Parution d’un roman inspiré du controversé Gerald Bull

Par Dany Jacques
Parution d’un roman inspiré du controversé Gerald Bull
Gerald Bull et le premier ministre Jean Lesage lors d’un test de tirs en 1965 au Canton de Potton, à l’époque du projet HARP de l’Université McGill. (Photo : gracieuseté Archives – Montreal Star)

LITTÉRATURE. Après sept ans de recherche et d’écriture, l’autrice Marie-Paule Villeneuve publie son roman inspiré de la vie de Gerald Bull, un homme qui rêvait de créer un supercanon au Canton de Potton.

Tout en étant une œuvre de fiction, l’historienne de formation assure avoir réalisé un rigoureux travail de recherche pour rédiger «Dessine-moi un canon – Le rêve fou du Dr Bull». Son travail s’est notamment basé sur des recherches dans de nombreuses archives, de multiples témoignages à l’étranger, de gens de la région ayant travaillé pour lui et de son entourage.

«Il s’agit d’un personnage fascinant et complexe, prévient-elle. Sa vie est un roman.»

Ce personnage plus grand que nature, ayant acheté une première maison dans le secteur de Highwater au début des années 1960, a été assassiné par les services secrets israéliens en 1990. Le livre tente d’expliquer ce qui s’est passé pendant ses trois décennies sur sa propriété du Canton de Potton (Space Research) et à l’étranger où il avait des contacts avec des pays pas nécessairement alliés, comme les États-Unis, Israël, la Chine et le pays de Saddam Hussein, l’Irak.

Le roman aborde aussi ses différends avec les autorités américaines et canadiennes, tout comme son emprisonnement en 1980 pour avoir vendu ses armes illégalement en Afrique du Sud.
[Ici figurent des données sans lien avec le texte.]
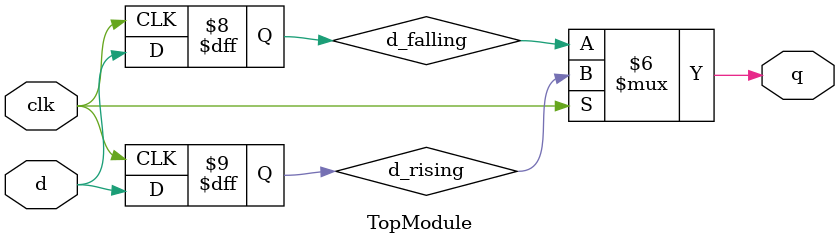
<source format=sv>
module TopModule(
    input logic clk,
    input logic d,
    output logic q
);
    logic d_rising, d_falling;

    always_ff @(posedge clk) begin
        d_rising <= d;
    end

    always_ff @(negedge clk) begin
        d_falling <= d;
    end

    always_comb begin
        if (clk == 1'b1) begin
            q = d_rising;
        end else begin
            q = d_falling;
        end
    end
endmodule
</source>
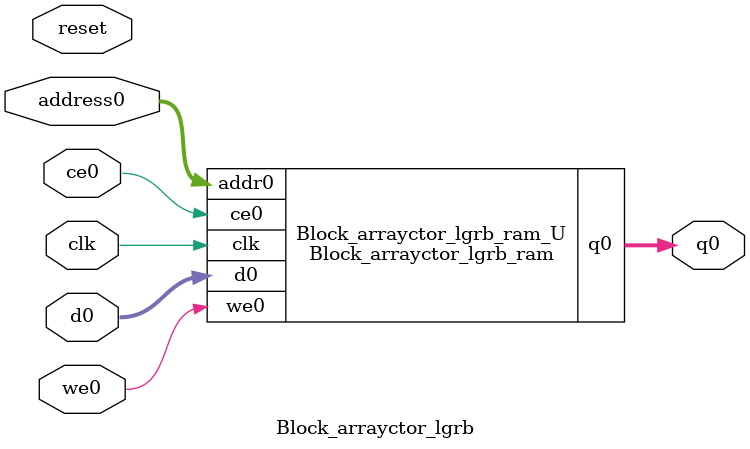
<source format=v>
`timescale 1 ns / 1 ps
module Block_arrayctor_lgrb_ram (addr0, ce0, d0, we0, q0,  clk);

parameter DWIDTH = 5;
parameter AWIDTH = 13;
parameter MEM_SIZE = 5120;

input[AWIDTH-1:0] addr0;
input ce0;
input[DWIDTH-1:0] d0;
input we0;
output reg[DWIDTH-1:0] q0;
input clk;

(* ram_style = "block" *)reg [DWIDTH-1:0] ram[0:MEM_SIZE-1];




always @(posedge clk)  
begin 
    if (ce0) begin
        if (we0) 
            ram[addr0] <= d0; 
        q0 <= ram[addr0];
    end
end


endmodule

`timescale 1 ns / 1 ps
module Block_arrayctor_lgrb(
    reset,
    clk,
    address0,
    ce0,
    we0,
    d0,
    q0);

parameter DataWidth = 32'd5;
parameter AddressRange = 32'd5120;
parameter AddressWidth = 32'd13;
input reset;
input clk;
input[AddressWidth - 1:0] address0;
input ce0;
input we0;
input[DataWidth - 1:0] d0;
output[DataWidth - 1:0] q0;



Block_arrayctor_lgrb_ram Block_arrayctor_lgrb_ram_U(
    .clk( clk ),
    .addr0( address0 ),
    .ce0( ce0 ),
    .we0( we0 ),
    .d0( d0 ),
    .q0( q0 ));

endmodule


</source>
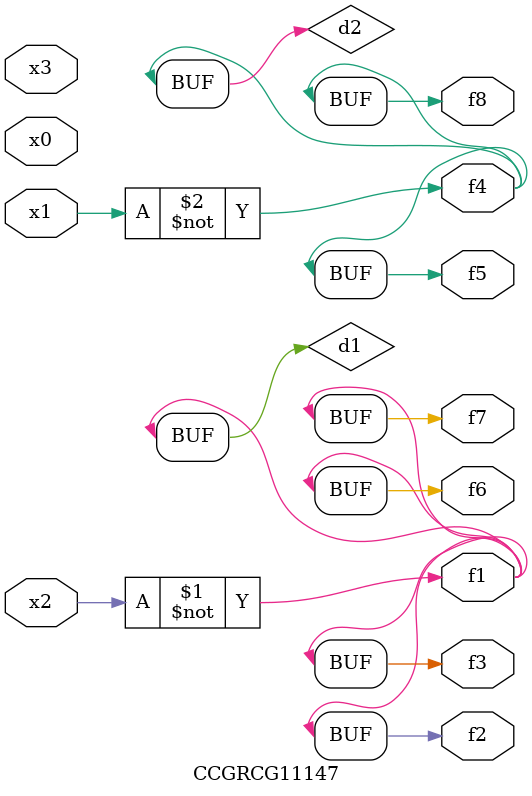
<source format=v>
module CCGRCG11147(
	input x0, x1, x2, x3,
	output f1, f2, f3, f4, f5, f6, f7, f8
);

	wire d1, d2;

	xnor (d1, x2);
	not (d2, x1);
	assign f1 = d1;
	assign f2 = d1;
	assign f3 = d1;
	assign f4 = d2;
	assign f5 = d2;
	assign f6 = d1;
	assign f7 = d1;
	assign f8 = d2;
endmodule

</source>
Selon Mme Villeneuve, Gerald Bull était fasciné par les armes, étant lui-même un docteur en balistique. «Je trace le chemin d’un jeune professeur de talent qui s’installe à Highwater, explique-t-elle. C’est à cet endroit qu’il participe au projet HARP (High Altitude Research Project) en collaboration avec la défense canadienne et américaine. L’objectif consistait à étudier la puissance des projectiles en haute altitude.»

Bull poursuit néanmoins son projet de construire un supercanon aussi performant qu’une fusée, et ce, malgré l’arrêt du financement des gouvernements.

Mme Villeneuve a constaté sur le terrain que l’empreinte de ce personnage demeure présente dans la communauté. Des membres de sa famille habitent toujours la région. Ses installations et équipements situés à deux pas de la frontière n’ont été démantelés qu’en 1994.

Quelques lancements de livre sont prévus, comme au Salon du livre de l’Estrie ce vendredi 18 octobre à 18 h 45, au Centre l’Élan de Magog ce vendredi 18 octobre de 16 h à 18 h (209, chemin de Hatley) et à Mansonville ce dimanche 20 octobre de 17 h à 19 h (356 rue Principale).

Une séance de dédicaces est aussi prévue au Salon du livre ce jeudi 17 octobre à 20 h.